Volvemos al pueblo, R nos deja en la carretera, ahí tomamos un camión para llegar a Trinidad, la capital de la región. Antes de despedirse nos dice que vayamos a Chuchini, un zoológico en la ciudad. Ahí un Oso oro duerme el sueño de la taxidermia. Pese a que el lugar es más un refugio que un zoológico. Un zoológico es siempre un zoológico, esto es, la reafirmación del dominio ilusorio (pero estable) del ser humano sobre la naturaleza, incluso, tras la máscara de la preservación de la especies, una suerte de apoteosis de la bondad humana, subsiste la idea del poder, del imperio humano sobre la tierra.
Recorremos el lugar con la mirada fija en la ausencia del Oso oro. Cuando le preguntamos al encargado nos guía hacia una vitrina de vidrio; adentro, una roca y un tronco barnizado. La humedad imperante, la temperatura no regulada, constante falta de fondos, decadencia del arte de la taxidermia; son algunas de las causas que suscribe para explicarnos que el ejemplar disecado terminó por desmoronarse, pedazo a pedazo.
La levedad del Oso oro es latente y se manifiesta en una serie de silencios a su alrededor, no hay precisión al atarlo a la experiencia, se desvanece, gaseoso, ilusorio, esquivo. La enciclopedia lo reseña con brevedad: arborícola, nocturno, 18 cms. de cuerpo y 18 cms. de cola. Se extiende en los diversos nombres que se la han dado, quizás el que mayor belleza reporta es Serafín de platanar, un ángel patético posado sobre racimos incandescentes de plátanos.

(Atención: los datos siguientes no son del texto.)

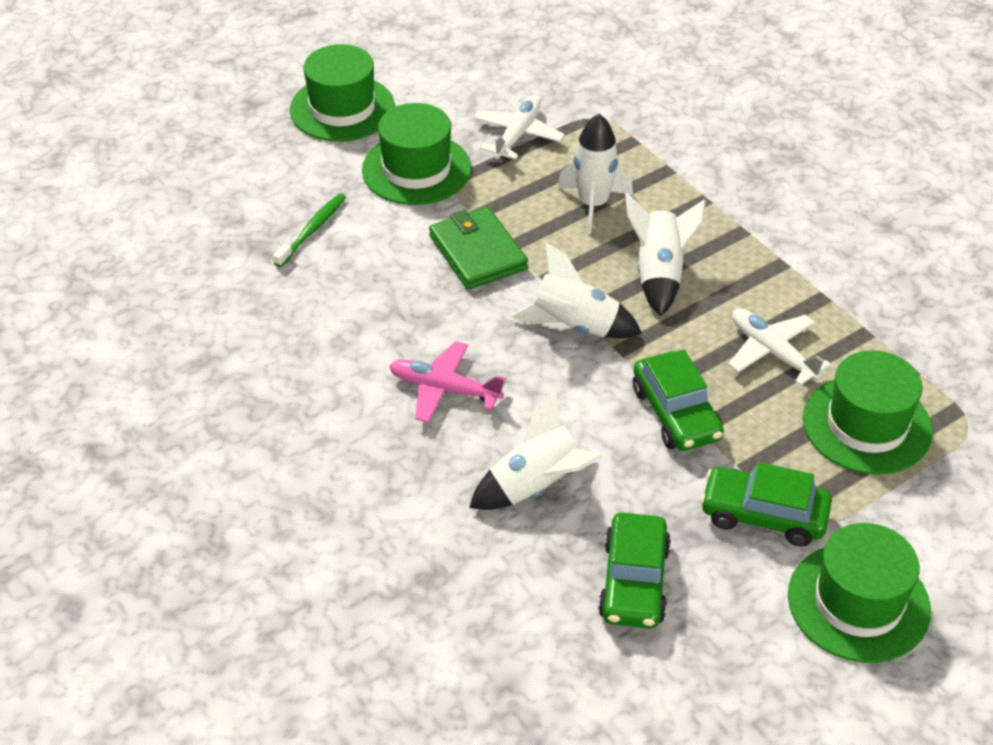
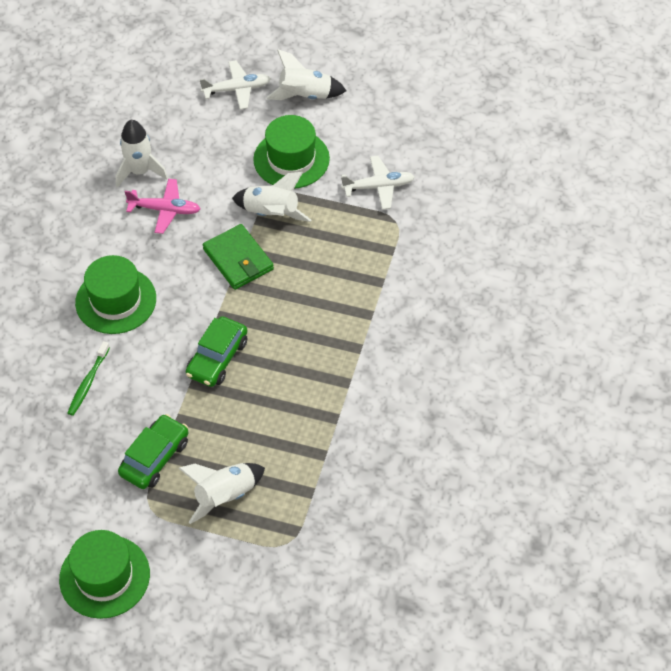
green car: 3 -> 2
green hat: 4 -> 3

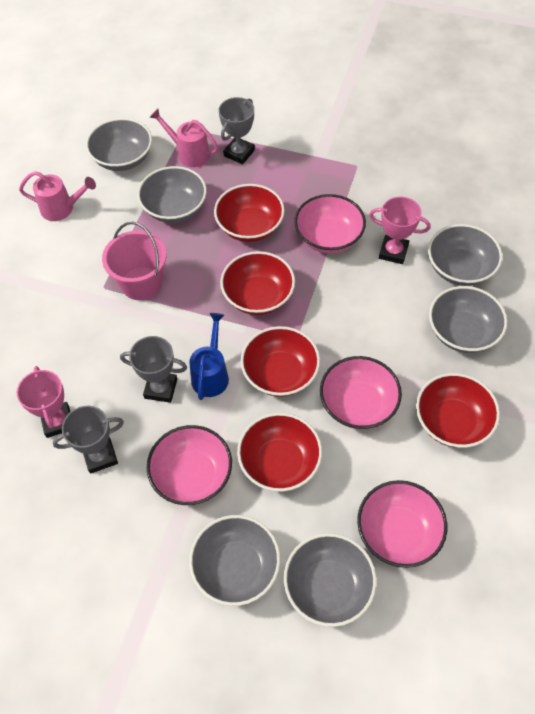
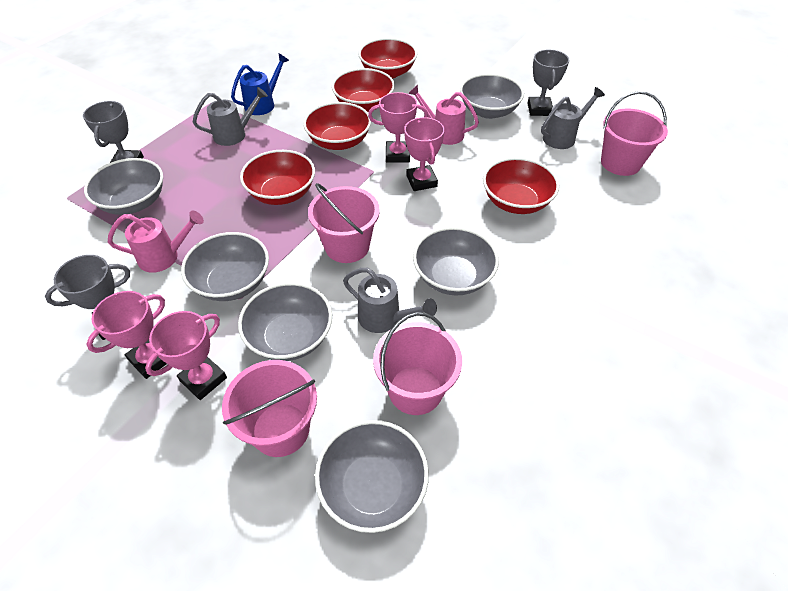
grey watering can: 0 -> 3
pink bowl: 4 -> 0
pink bucket: 1 -> 4
pink trophy: 2 -> 4

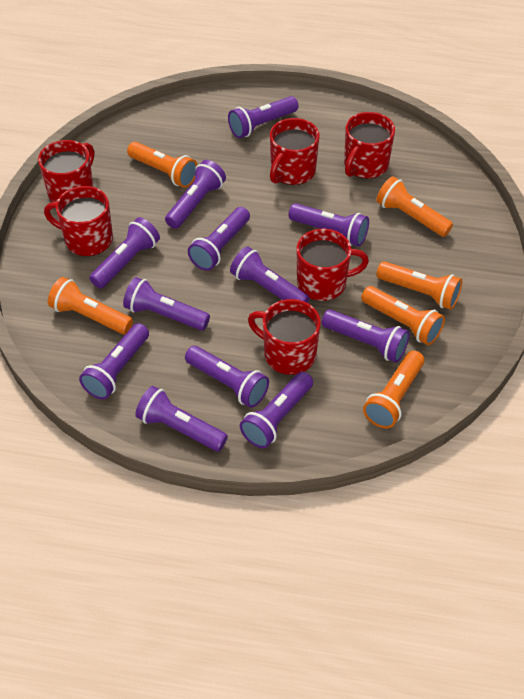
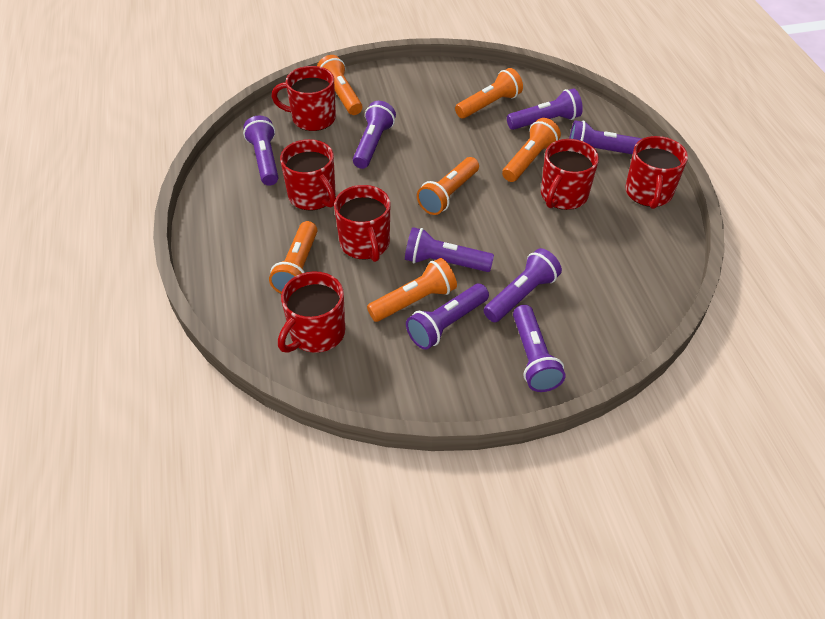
purple flashlight: 12 -> 8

Sí, somos unos sacos deformes de sudor y carne, voyeristas e insaciables. La decepción de la búsqueda se disuelve en el hermetismo del misterio. La mejor marca de existencia del Oso oro es su invisibilidad, vivo en la memoria y el deseo, pero más vivo en su inaccesible morada, salvado de la desnaturalización radical y pornográfica a la que la industria científica del entretenimiento zoológico condena.
Vuelvo a Herzog, a Kinski, a Aguirre. La escena es breve, Aguirre entrega la criatura a su hija, el gesto es lúbrico y parece que le entregara un ángel, pero esto es ya mi memoria, mi deseo. Reviso dos o tres veces la película y no logro dar con la escena. Apago el computador.
El sueño viene con su discurso a medias.